Your task - Return the data below exactly, stopping after the line with "- mug [693,675,753,716]".
━━━
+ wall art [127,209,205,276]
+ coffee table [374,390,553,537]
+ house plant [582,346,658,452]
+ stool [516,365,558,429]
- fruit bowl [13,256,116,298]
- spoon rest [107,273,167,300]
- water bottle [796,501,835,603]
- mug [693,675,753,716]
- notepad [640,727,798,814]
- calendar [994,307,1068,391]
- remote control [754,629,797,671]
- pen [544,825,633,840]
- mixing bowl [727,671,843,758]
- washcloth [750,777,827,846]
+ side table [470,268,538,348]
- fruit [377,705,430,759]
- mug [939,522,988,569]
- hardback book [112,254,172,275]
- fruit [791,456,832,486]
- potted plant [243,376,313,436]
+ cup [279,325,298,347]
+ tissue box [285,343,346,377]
━━━
Solution to this exercise -
+ wall art [127,209,205,276]
+ coffee table [374,390,553,537]
+ house plant [582,346,658,452]
+ stool [516,365,558,429]
- fruit bowl [13,256,116,298]
- spoon rest [107,273,167,300]
- water bottle [796,501,835,603]
- mug [693,675,753,716]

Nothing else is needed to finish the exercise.